─── DATA

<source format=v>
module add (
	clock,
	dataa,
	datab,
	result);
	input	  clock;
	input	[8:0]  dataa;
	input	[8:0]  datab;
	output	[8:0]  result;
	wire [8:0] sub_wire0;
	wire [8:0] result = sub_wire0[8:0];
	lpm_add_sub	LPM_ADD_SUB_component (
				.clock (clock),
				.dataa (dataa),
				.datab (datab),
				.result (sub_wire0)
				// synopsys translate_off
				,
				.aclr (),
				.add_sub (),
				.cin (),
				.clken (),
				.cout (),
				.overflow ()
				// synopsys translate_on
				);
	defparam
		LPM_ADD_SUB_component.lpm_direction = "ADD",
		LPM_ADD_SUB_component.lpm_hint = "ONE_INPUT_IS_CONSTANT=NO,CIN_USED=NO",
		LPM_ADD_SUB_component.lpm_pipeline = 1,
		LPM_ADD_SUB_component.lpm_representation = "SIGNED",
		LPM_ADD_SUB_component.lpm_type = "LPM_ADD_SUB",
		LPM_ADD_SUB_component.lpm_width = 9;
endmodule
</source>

──────
─── DATA

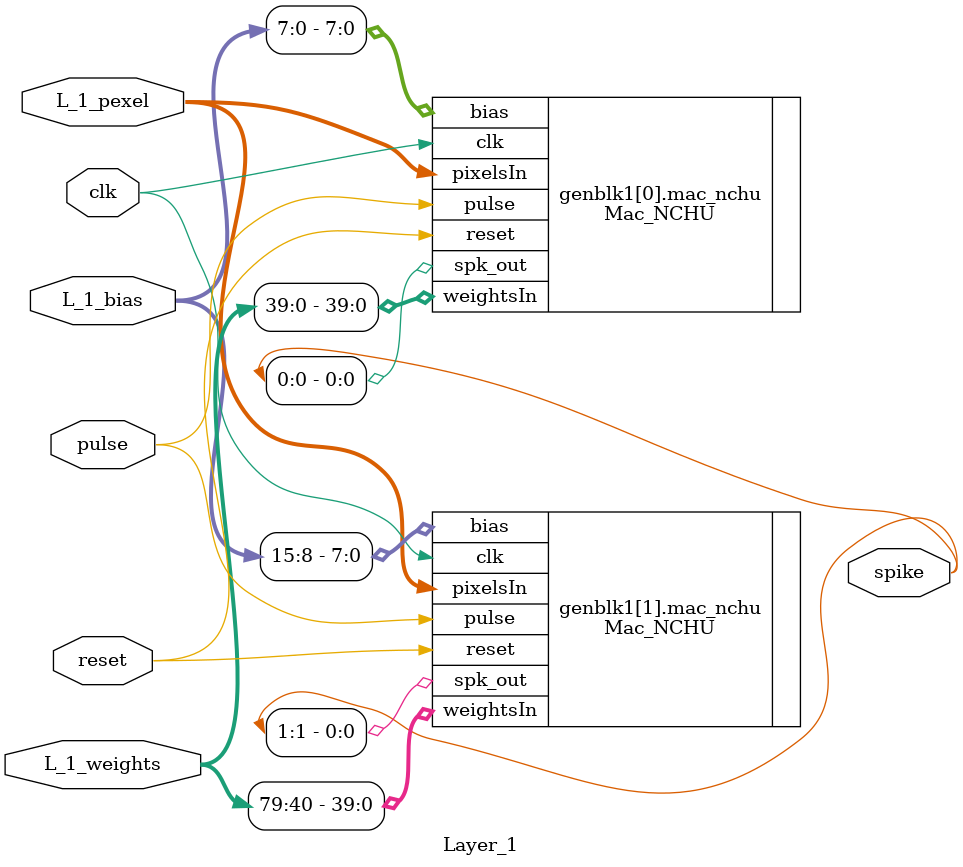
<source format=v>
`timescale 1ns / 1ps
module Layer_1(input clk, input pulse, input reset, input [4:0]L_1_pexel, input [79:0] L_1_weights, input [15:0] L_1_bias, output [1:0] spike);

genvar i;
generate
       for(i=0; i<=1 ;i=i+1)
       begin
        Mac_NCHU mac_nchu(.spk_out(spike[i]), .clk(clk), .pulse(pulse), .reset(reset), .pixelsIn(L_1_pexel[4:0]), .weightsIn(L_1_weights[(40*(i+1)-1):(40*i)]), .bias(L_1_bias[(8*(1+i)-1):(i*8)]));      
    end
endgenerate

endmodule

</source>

──────
─── DATA

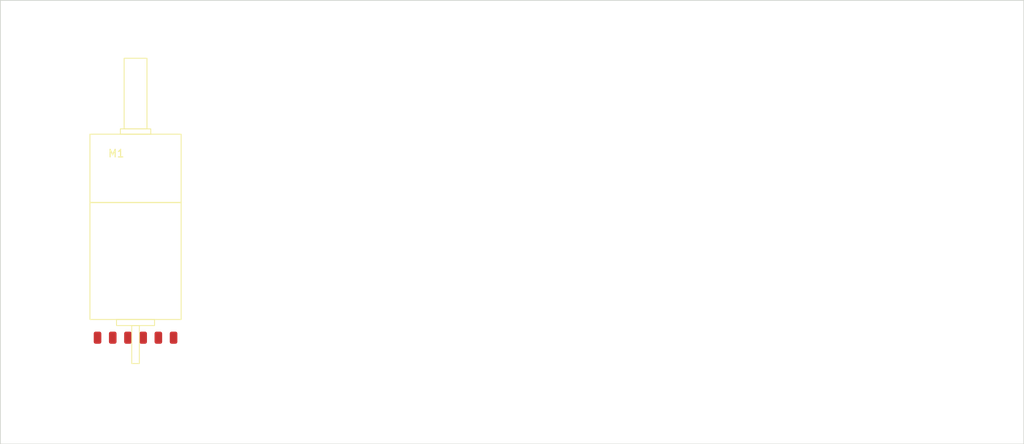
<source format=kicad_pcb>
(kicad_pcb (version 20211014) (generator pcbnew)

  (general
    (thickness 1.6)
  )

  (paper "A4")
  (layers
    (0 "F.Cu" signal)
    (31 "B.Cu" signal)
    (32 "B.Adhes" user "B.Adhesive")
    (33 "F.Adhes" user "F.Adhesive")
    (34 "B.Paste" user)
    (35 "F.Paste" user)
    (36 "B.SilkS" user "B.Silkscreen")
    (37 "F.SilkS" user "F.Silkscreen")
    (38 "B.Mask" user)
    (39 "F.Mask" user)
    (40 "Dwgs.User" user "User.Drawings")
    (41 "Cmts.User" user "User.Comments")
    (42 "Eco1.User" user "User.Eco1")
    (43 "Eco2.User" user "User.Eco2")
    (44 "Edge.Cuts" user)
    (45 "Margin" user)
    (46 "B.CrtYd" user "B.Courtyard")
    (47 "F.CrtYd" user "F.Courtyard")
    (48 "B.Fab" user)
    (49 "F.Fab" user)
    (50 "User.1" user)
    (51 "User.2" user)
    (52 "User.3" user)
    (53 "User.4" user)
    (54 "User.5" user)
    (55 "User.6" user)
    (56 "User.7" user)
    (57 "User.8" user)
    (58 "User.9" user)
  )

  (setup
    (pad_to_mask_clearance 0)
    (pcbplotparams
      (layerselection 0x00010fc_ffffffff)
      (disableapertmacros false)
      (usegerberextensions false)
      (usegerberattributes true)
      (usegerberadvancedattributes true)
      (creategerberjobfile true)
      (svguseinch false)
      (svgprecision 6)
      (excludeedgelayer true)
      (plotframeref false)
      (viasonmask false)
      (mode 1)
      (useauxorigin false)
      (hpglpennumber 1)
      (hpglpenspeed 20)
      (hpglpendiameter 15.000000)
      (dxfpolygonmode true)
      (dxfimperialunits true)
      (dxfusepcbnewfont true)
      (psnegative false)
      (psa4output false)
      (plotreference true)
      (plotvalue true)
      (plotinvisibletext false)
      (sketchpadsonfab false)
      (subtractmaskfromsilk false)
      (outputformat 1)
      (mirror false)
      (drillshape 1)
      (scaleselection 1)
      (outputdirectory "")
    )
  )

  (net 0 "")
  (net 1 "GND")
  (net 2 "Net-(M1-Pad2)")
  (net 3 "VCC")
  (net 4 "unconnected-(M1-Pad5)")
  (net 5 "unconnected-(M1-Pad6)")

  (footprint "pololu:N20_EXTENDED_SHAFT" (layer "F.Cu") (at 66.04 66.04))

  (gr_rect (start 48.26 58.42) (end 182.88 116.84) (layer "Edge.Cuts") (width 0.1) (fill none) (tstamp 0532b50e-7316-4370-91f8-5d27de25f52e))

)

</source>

──────

EXERCISE ::
Going over every line of the entries, tally those containing the string "Silkscreen" and report only the figure.

OUTPUT FOR THIS EXERCISE ::
2